>> start STORED RECORDS
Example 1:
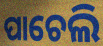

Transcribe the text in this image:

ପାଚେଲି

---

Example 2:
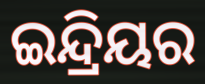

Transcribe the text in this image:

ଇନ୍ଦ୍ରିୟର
>> end STORED RECORDS
• [WORK TO BE COMPLETED] Return every line of the listing above word for word, but leave out the pictures.

• [TASK RESPONSE]
Example 1:

Transcribe the text in this image:

ପାଚେଲି

---

Example 2:

Transcribe the text in this image:

ଇନ୍ଦ୍ରିୟର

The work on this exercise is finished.